PhD student Enis Demirer has been an enthusiastic supporter of the club since last year. “It started with hiking — I’ve done that a couple of times. And dodgeball.”

S. Trimble throwing a red ball.
S. Trimble is reclaiming dodgeball, with the help of soft and colourful “glasses-friendly” equipment.

Dodgeball is, of course, a sport fraught with bad memories for many former elementary school pupils. “The whole idea is to get everyone playing together, and having fun in a way they didn’t before,” says Demirer.

Trimble says that dodgeball has always been an easy sport for physical education teachers, since it has few rules and only one piece of equipment. “But a lot of my students have negative memories of playing sports, and a lot of those memories are attached to dodgeball. So I thought: let’s reclaim it!”

The dodgeballs used in Feminist Sports Club are soft and colourful, nothing like the red rubber cannonballs many of us remember. “The only rule of feminist dodgeball,” Trimble says wryly, “is that it has to be glasses-friendly.”

It’s not only dodgeball that Feminist Sports Club is reclaiming — it’s the love of physical activity in general, specifically team sports.

 And it’s not just the physical activity. It’s about the connection, the community. It’s having people give you a high five at the end — no matter how well you did.

“After a game, one of my colleagues noted that dodgeball was always supposed to be fun,” Trimble continues. “But for many of us it wasn’t. So the idea is, what can we do to recapture that?

“Because playing games is fun: moving your body in different ways and trying new things is energizing. But the older we get — and depending who you are in the world — there are more and more constraints and pressures that push people out.”
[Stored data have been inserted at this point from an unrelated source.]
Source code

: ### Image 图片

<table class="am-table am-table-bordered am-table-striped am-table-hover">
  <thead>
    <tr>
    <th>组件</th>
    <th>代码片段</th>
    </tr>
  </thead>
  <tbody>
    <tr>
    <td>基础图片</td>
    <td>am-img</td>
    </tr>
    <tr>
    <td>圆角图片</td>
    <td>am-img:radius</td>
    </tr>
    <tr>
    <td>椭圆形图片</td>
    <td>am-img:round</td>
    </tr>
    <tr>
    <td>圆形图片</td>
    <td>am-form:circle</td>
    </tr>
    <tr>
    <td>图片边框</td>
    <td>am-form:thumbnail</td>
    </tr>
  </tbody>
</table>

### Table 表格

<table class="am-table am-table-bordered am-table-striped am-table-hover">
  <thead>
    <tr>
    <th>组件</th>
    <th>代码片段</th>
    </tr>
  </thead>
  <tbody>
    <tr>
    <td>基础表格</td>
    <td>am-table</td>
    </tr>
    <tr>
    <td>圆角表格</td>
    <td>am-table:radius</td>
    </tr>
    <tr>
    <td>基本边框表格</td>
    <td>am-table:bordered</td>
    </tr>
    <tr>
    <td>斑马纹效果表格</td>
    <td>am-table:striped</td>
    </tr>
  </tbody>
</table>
This is why, on Elementary School Gym Day, Trimble made sure to put young children’s activities into the mix: not just things like basketball, but Duck Duck Goose and the unfurling of a colourful parachute as well. “The idea was, let’s go back to a moment when sports felt less high-stakes, and remind everyone what it was like just to play.”
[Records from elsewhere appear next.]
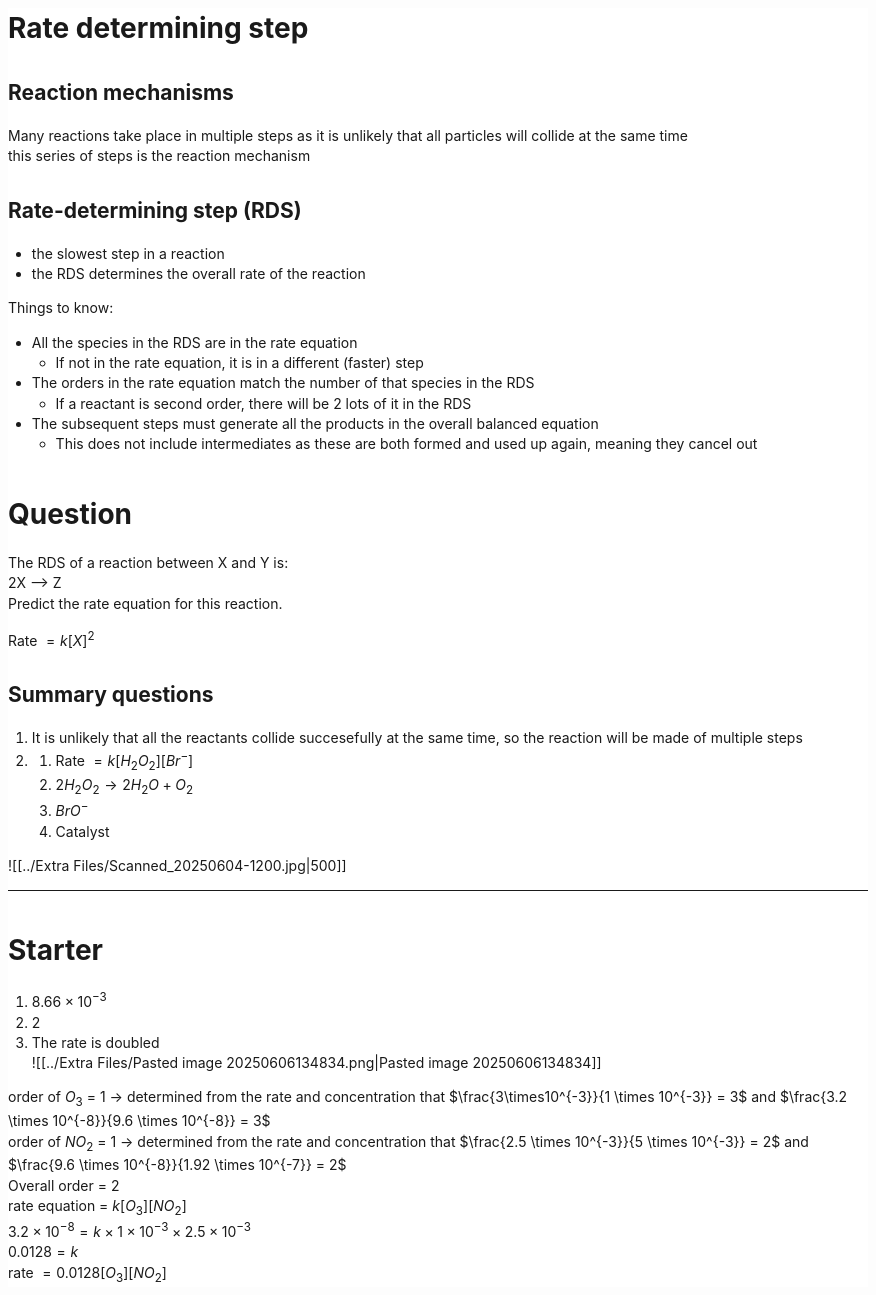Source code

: # Rate determining step  
## Reaction mechanisms  
Many reactions take place in multiple steps as it is unlikely that all particles will collide at the same time  
this series of steps is the reaction mechanism  
  
## Rate-determining step (RDS)  
- the slowest step in a reaction  
- the RDS determines the overall rate of the reaction  
  
Things to know:  
- All the species in the RDS are in the rate equation  
	- If not in the rate equation, it is in a different (faster) step  
- The orders in the rate equation match the number of that species in the RDS  
	- If a reactant is second order, there will be 2 lots of it in the RDS  
- The subsequent steps must generate all the products in the overall balanced equation  
	- This does not include intermediates as these are both formed and used up again, meaning they cancel out  
  
# Question  
The RDS of a reaction between X and Y is:  
2X --> Z  
Predict the rate equation for this reaction.  
  
$\text{Rate } = k[X]^2$  
  
## Summary questions  
1. It is unlikely that all the reactants collide succesefully at the same time, so the reaction will be made of multiple steps  
2.   
	1. $\text{Rate }=k[H_2O_2][Br^-]$  
	2. $2H_2O_2 \rightarrow 2H_2O + O_2$  
	3. $BrO^-$  
	4. Catalyst  
  
  
![[../Extra Files/Scanned_20250604-1200.jpg|500]]  
  
---  
# Starter  
1. $8.66 \times 10^{-3}$  
2. 2  
3. The rate is doubled  
![[../Extra Files/Pasted image 20250606134834.png|Pasted image 20250606134834]]  
  
order of $O_3$ = 1 -> determined from the rate and concentration that $\frac{3\times10^{-3}}{1 \times 10^{-3}} = 3$ and $\frac{3.2 \times 10^{-8}}{9.6 \times 10^{-8}} = 3$  
order of $NO_2$ = 1 -> determined from the rate and concentration that $\frac{2.5 \times 10^{-3}}{5 \times 10^{-3}} = 2$ and $\frac{9.6 \times 10^{-8}}{1.92 \times 10^{-7}} = 2$  
Overall order = 2  
rate equation = $k[O_3][NO_2]$  
$3.2 \times 10^{-8} = k \times 1 \times 10^{-3} \times 2.5 \times 10^{-3}$  
$0.0128=k$  
$\text{rate } = 0.0128[O_3][NO_2]$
As a former student, Singh applauds Trimble’s establishment of Feminist Sports Club as a place where students and teachers can learn together. “Play is incorporated into the pedagogy,” she says. “Which breaks the boundary between you and your professor.” Trimble emphasizes the club’s collaborative, non-hierarchical aspect, recognizing the efforts of PhD student Sam Sanchinel and Assistant Professor, Teaching Stream Angie Fazekas in helping to coordinate its activities.

Finally, for students dealing with myriad pressures in their lives, Feminist Sports Club is a place where they can take a break, learn new skills and find community.

Says Trimble: “I have definitely had multiple experiences where students show up for an event, and I can see that they’re having a hard time. But by the end, they’re smiling and joking with their friends. I have no illusions that this lasts more than 15 or 20 minutes, but I think it’s meaningful.

“And it’s not just the physical activity. It’s about the connection, the community. It’s having people give you a high five at the end — no matter how well you did.”